A hack to National Security Council of the United States leaked about 10 thousand emails, passwords and credentials of NASA, Tesla, the Department of Justice and other agencies and companies.
The NSC is a non-profit organization that provides workplace and driving safety training. In accordance with cybernews, the council’s website was left vulnerable to cyberattacks for five months.
Total there are almost 55 thousand members of the National Security Council those who were at risk of exposure.
In addition to NASA and Tesla, affected companies and agencies include Shell, Siemens, Intel, HP, Boeing, Pfizer, the US Navy, the Pentagon, Amazon, Verizon and many more.
“The vulnerability posed a risk not only to NSC systems but also for the companies that used the services of NSC”, notes Cybernews.
The discovery of the attack occurred on March 7, with the Cybernews research team finding a subdomain of the National Security Council website.
This exposed the listing of their web directories to the public, allowing an attacker access files crucial to the operation of the server.

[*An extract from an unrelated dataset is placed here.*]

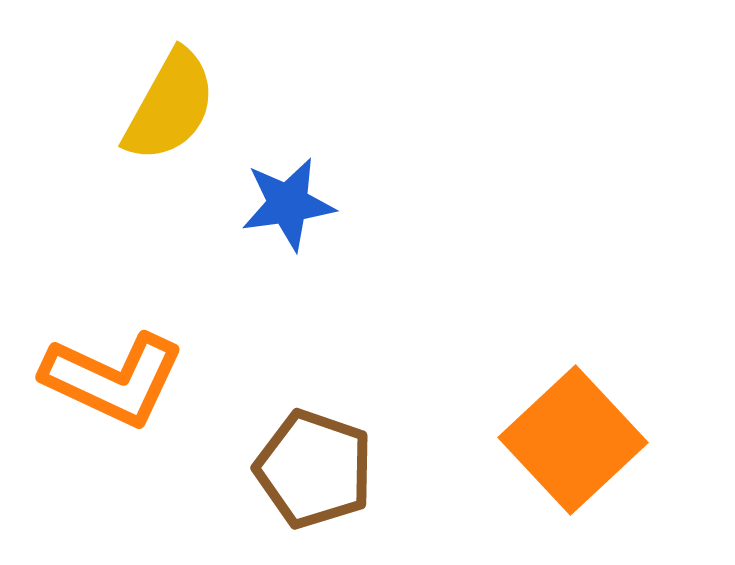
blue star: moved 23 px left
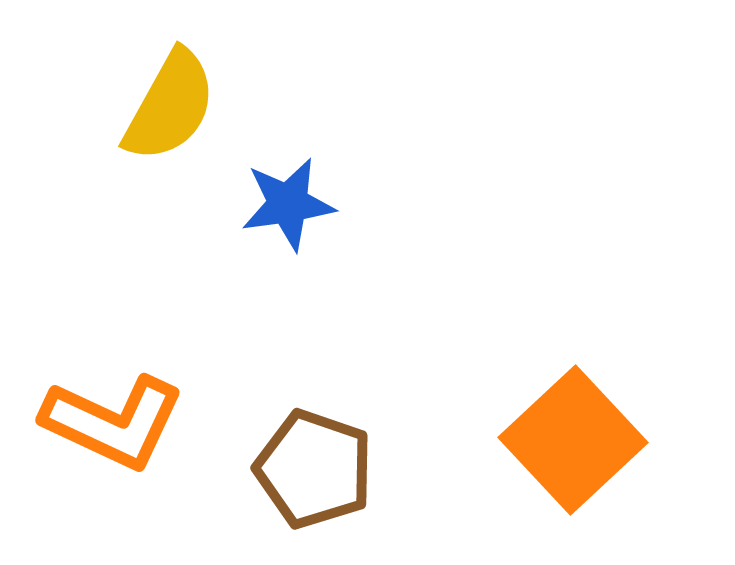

“Among the accessible files,” says Cybernews, “researchers also discovered a backup copy of a database that stores user emails and passwords.

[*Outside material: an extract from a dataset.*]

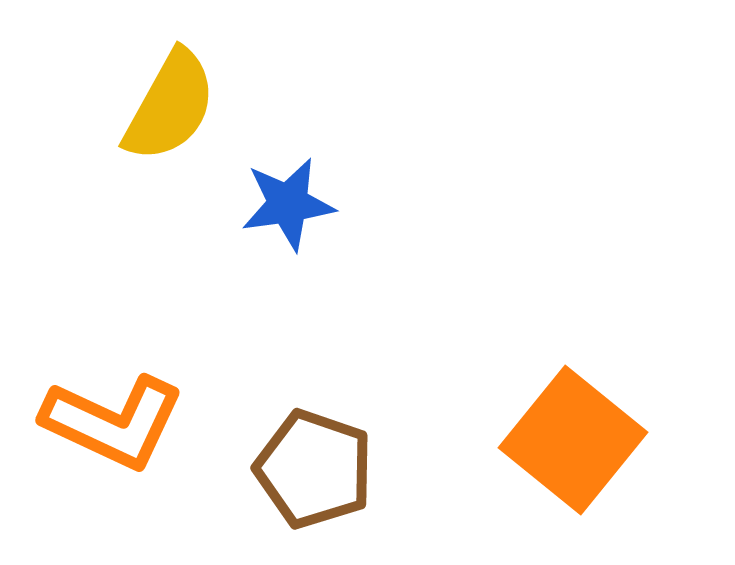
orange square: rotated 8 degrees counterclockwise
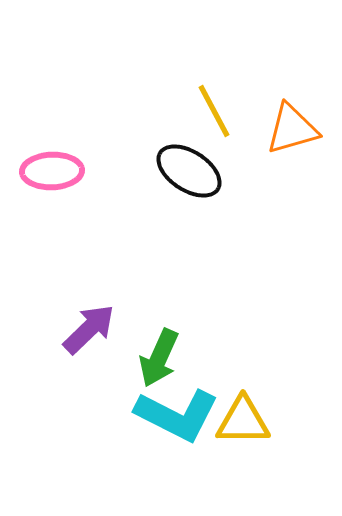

Backup stored about 9,500 unique accounts and their credentials, with almost 2 thousand different corporate email domains, belonging to companies from various sectors.
“The leaked credentials could have been used for credential stuffing attacks,” Cybernews explained, “which attempt to log in to companies’ Internet-connected tools, such as VPN portals, human resources management platforms or corporate emails”.